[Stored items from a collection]
------------------------------------

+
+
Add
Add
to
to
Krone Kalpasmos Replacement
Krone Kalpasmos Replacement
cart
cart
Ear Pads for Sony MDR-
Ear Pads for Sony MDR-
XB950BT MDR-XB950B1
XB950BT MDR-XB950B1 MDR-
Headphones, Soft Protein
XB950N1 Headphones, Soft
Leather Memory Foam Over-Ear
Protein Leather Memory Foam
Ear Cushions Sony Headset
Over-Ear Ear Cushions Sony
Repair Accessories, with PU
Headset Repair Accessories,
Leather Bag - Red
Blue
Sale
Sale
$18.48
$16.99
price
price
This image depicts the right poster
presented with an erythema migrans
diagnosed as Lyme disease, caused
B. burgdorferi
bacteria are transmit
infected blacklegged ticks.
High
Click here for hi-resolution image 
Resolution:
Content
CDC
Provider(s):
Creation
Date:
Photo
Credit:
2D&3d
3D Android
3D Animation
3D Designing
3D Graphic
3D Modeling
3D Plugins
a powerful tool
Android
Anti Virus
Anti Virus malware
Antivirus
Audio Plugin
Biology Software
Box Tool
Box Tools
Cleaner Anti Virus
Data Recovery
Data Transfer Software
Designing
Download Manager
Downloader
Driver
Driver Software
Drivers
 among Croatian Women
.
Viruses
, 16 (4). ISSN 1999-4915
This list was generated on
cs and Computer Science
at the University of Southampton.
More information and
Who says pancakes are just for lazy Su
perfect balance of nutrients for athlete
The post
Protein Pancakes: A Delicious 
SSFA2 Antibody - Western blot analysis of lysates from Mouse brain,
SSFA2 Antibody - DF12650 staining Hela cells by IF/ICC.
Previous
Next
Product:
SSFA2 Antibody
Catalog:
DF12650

------------------------------------

## Your instructions
After reading through the records, retype all of them exactly.

## Task answer
+
+
Add
Add
to
to
Krone Kalpasmos Replacement
Krone Kalpasmos Replacement
cart
cart
Ear Pads for Sony MDR-
Ear Pads for Sony MDR-
XB950BT MDR-XB950B1
XB950BT MDR-XB950B1 MDR-
Headphones, Soft Protein
XB950N1 Headphones, Soft
Leather Memory Foam Over-Ear
Protein Leather Memory Foam
Ear Cushions Sony Headset
Over-Ear Ear Cushions Sony
Repair Accessories, with PU
Headset Repair Accessories,
Leather Bag - Red
Blue
Sale
Sale
$18.48
$16.99
price
price
This image depicts the right poster
presented with an erythema migrans
diagnosed as Lyme disease, caused
B. burgdorferi
bacteria are transmit
infected blacklegged ticks.
High
Click here for hi-resolution image 
Resolution:
Content
CDC
Provider(s):
Creation
Date:
Photo
Credit:
2D&3d
3D Android
3D Animation
3D Designing
3D Graphic
3D Modeling
3D Plugins
a powerful tool
Android
Anti Virus
Anti Virus malware
Antivirus
Audio Plugin
Biology Software
Box Tool
Box Tools
Cleaner Anti Virus
Data Recovery
Data Transfer Software
Designing
Download Manager
Downloader
Driver
Driver Software
Drivers
 among Croatian Women
.
Viruses
, 16 (4). ISSN 1999-4915
This list was generated on
cs and Computer Science
at the University of Southampton.
More information and
Who says pancakes are just for lazy Su
perfect balance of nutrients for athlete
The post
Protein Pancakes: A Delicious 
SSFA2 Antibody - Western blot analysis of lysates from Mouse brain,
SSFA2 Antibody - DF12650 staining Hela cells by IF/ICC.
Previous
Next
Product:
SSFA2 Antibody
Catalog:
DF12650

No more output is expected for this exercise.